[sustran] Re: Fuel prices and inflation

Karthik Rao-Cavale krc12353 at gmail.com
Sat Sep 24 13:22:19 JST 2011


Rutul,

This is an excellent question to ponder about, and I am not sure about the
empirical answer either. We do know that the cost of production of most food
items (grain, fruit, vegetables) in India is only a fraction of the sale
price. We cannot rule out the possibility that the cost of transportation as
a fraction of the total sale price is large enough to have a noticeable
impact. But there is also the fact that many of the protests at the time of
a fuel hike are organized by the trucking companies and also the communist
parties in India (I vivdly remember the all-India protests by the Communist
Party in July 2008, when my trip to the north-east was punctuated by
consecutive strikes in Orissa and Assam) Whose economic interests do these
protesters represent?

That said, I feel that the simple counter-argument to the middle-class
argument is to say that if we want food prices to be maintained at low
levels, then the straight-forward answer is to have larger food subsidies.
The mood in the neo-liberal camp is increasingly in favour of targeting
subsidies - here would be an excellent place to start! Why subsidize the
owner of a diesel-guzzling SUV if all we want is to keep prices of food low?
Why not increase subsidies to the PDS (Public Distribution System) instead?

There is now enough consensus to push for universal PDS and to get rid of
the discredited system of targeted food subsidies only for people who have
been identified as below poverty line (essentially, it is impossible to
identify people according to economic status, which results a great deal of
exclusion). I once did some back-of-the-envelope calculations and found that
savings from removing fuel subsidies could cover as much of 2/3rds of the
additional cost of converting the targeted PDS to a universal PDS system.

There is also another angle to this. The cost of transportation does not
depend on the cost of fuel alone. It also depends on the quality of the
infrastructure. What we now have is a transportation infrastructure that is
over-used in cities (and therefore of bad quality) and non-existent in the
hinterland. Fuel subsidies exacerbate the over-use of infrastructure, and my
suspicion is that the net effect on transportation costs in some places
might very well be to increase it. Another alternative to fuel subsidies
would be to focus on improving transportation infrastructure, especially in
the rural hinterland (which includes both rail and road).

Information supplied:
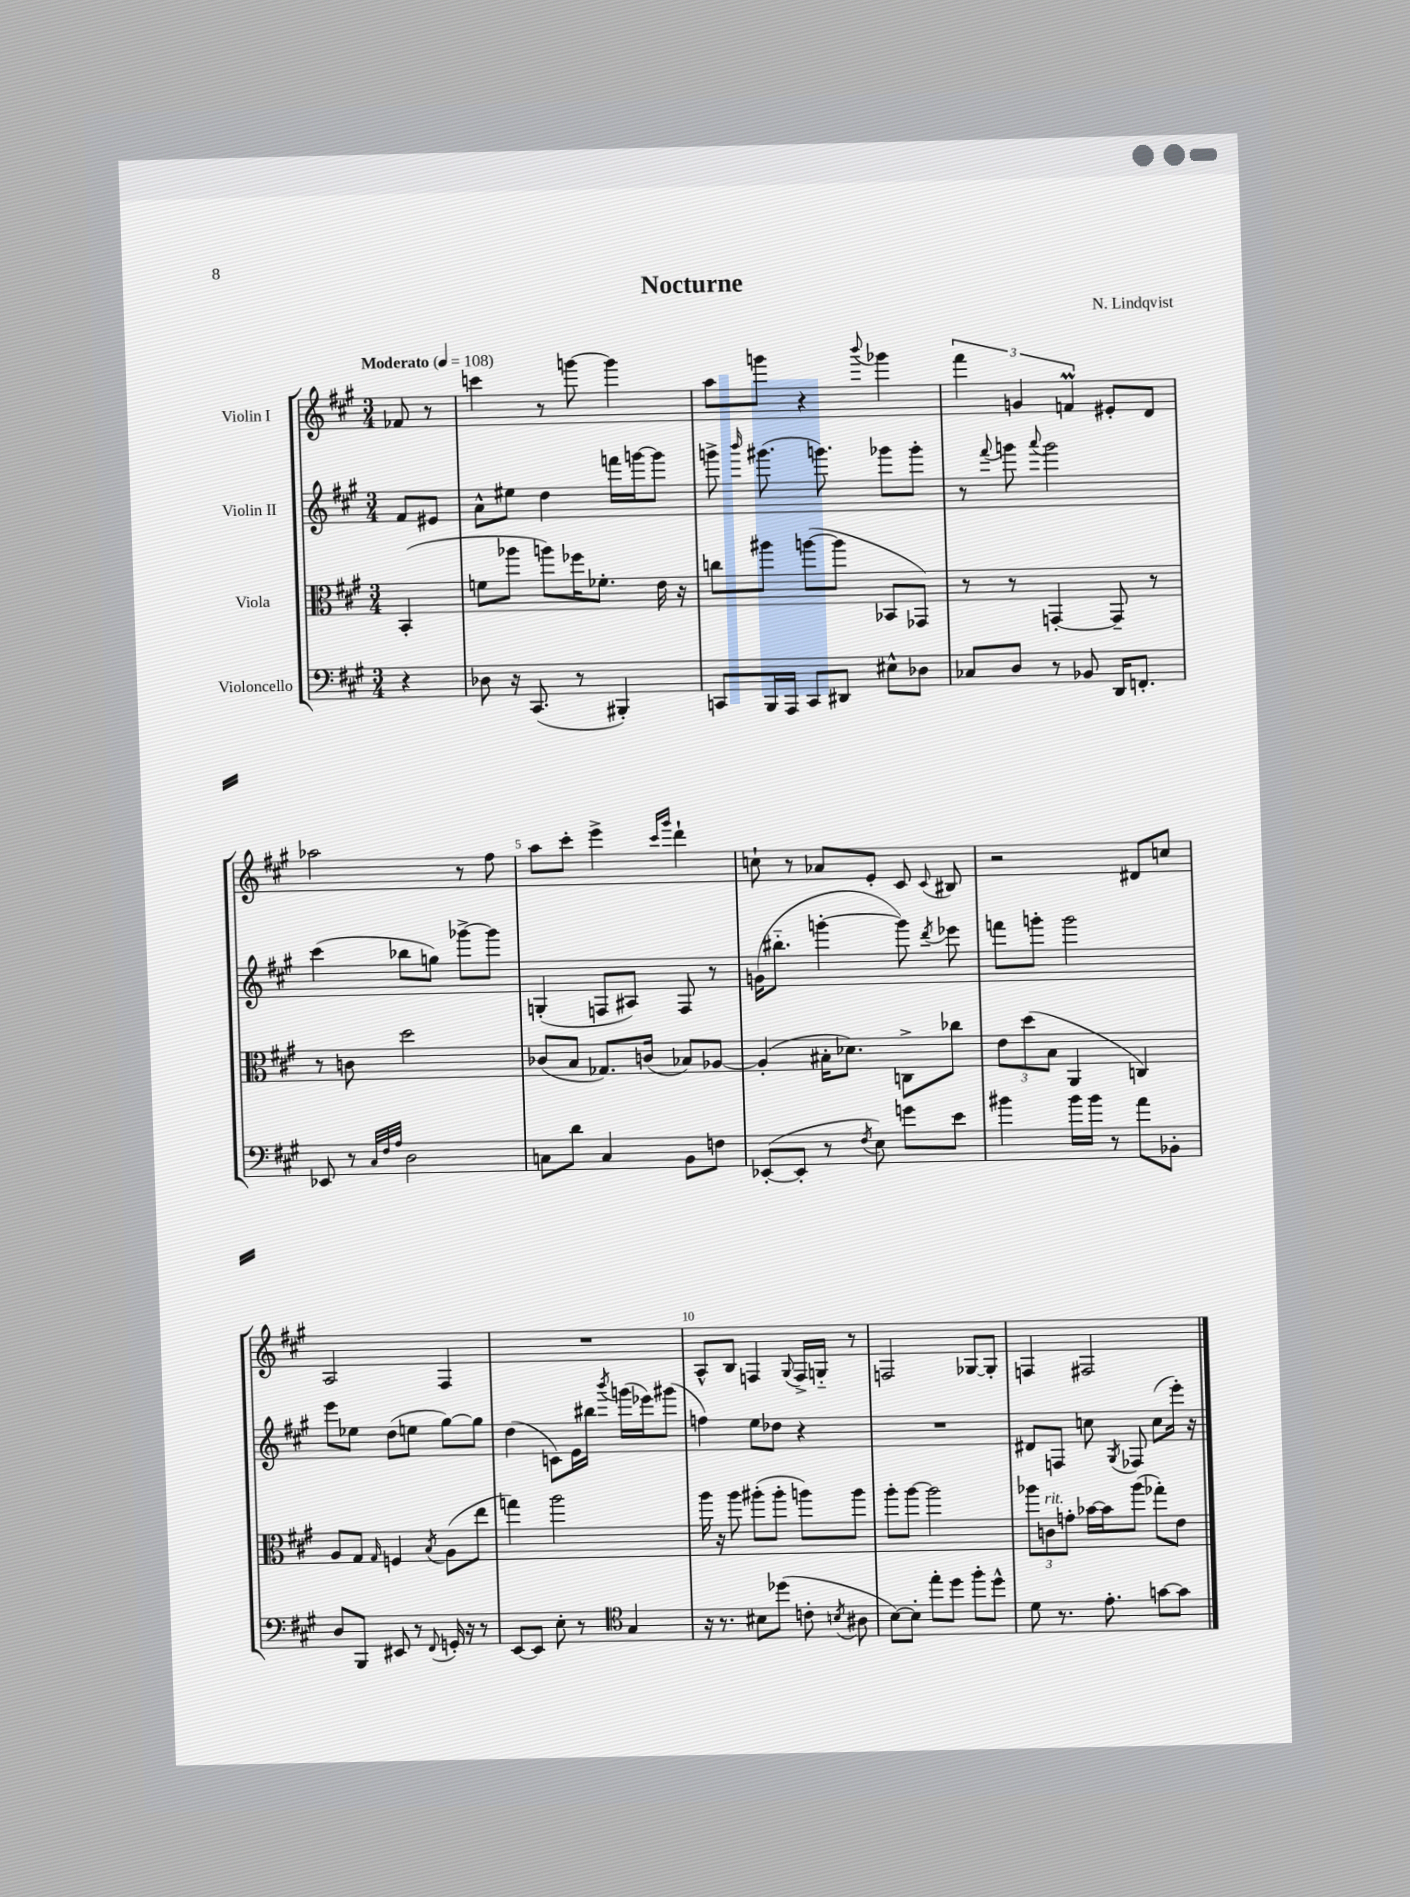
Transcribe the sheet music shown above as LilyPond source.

Written exercise: Could you reproduce, word for word, the stretch of the post on fuel prices and inflation from "The mood in" through "Distribution System) instead?"?

Task output:
The mood in the neo-liberal camp is increasingly in favour of targeting
subsidies - here would be an excellent place to start! Why subsidize the
owner of a diesel-guzzling SUV if all we want is to keep prices of food low?
Why not increase subsidies to the PDS (Public Distribution System) instead?